The apologists remind us President Bolliger was in an awkward position. They need to be reminded that he put himself there himself. The remedy for being regurgitatingly nice to a political monster is not to invite him to speak at an American university in the first place. Those who catterwail about “freedom of speech” are educated beyond their intelligence. In poker it takes jacks-or-better to open. In driving it takes a license and sobriety. In political discourse it takes ideas which are not on their surface (excuse this clumsy phrase) uncivilizedly inimical to other people.
Where do we draw the line? Ah, that’s where education kicks in.
“Illegal aliens must be deported,” is an arguable free-speech position. “Kill the Mexicans!” is not. Get it? Try hard, and if you become a university president you won’t find yourself inviting the Ahmadinejads, the Hitlers, the Charles Mansons, the Jeffrey Dahmers and the like under the fraudulent assumption that your students are “entitled to hear all points of view.”
At the end, all Bollinger did was boost Ahmadinejad’s ratings and dishearten his democratic opposition inside Iran. But Columbia students had the chance to “hear his ideas.” Is that a good swap for democracy, humanity, civilization? The first lesson I learned in talk radio was, if I had a debate featuring Winston Churchill on one microphone and Adolf Hitler on the other and if Churchill were rude to Hitler, hordes of listeners, including Jewish listeners, would call the station and ask, “Who’s that nasty Englishman who won’t let that poor German speak?”
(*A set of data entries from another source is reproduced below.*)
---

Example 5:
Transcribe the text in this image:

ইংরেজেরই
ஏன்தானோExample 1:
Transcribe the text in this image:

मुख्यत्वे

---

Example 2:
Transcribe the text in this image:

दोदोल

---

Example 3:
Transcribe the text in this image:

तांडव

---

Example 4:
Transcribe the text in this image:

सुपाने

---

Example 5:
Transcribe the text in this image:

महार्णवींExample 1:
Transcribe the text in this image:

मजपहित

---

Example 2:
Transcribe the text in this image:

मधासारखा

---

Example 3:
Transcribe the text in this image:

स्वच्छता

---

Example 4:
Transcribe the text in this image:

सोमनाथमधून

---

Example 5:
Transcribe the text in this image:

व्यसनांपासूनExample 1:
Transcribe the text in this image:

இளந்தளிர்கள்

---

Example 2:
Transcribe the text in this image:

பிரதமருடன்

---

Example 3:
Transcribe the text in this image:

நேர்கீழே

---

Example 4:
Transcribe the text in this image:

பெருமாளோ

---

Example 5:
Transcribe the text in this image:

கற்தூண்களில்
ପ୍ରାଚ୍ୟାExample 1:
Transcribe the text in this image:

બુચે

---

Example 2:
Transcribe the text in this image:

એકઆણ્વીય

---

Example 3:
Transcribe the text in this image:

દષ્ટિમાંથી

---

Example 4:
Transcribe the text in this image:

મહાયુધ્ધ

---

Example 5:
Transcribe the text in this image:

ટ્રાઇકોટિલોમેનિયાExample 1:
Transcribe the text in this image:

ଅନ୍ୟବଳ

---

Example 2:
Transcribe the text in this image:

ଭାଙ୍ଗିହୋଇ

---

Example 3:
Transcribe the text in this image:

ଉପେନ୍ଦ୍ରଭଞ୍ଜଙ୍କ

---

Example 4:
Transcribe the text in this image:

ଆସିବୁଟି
Bollinger was rude to Ahmadinejad.
Alan Colmes, star of Fox New’s popular “Hannity and Colmes” TV show and Fox Radio, once wrote a hilarious satirical article for Talkers Magazine about Adolf Hitler getting a fawning welcome on an American talk show. Alan’s article is an eerie prophesy and preview of “Ahmadinejad at Columbia.” “How do you like your coffee, Mr. Hitler?” was a line in that priceless piece which was asked by the smiling young production assistant as she welcomed Hitler to the studio. Colmes’ article should be emblazoned across every political Web site on the civilized side of mankind. And President Bollinger should have to read it and be tested on it.
I carry no water for Mr. Ahmadinejad. I hope he passes his liver in his stool. But What do I wish for President Bollinger? Back to Hebrew scriptures. “God wishes not the death of the sinner; only that he turn from his sinful ways.”
Bollinger should forevermore be allowed to drink all the lemonade he wants, but only out of a clean glass.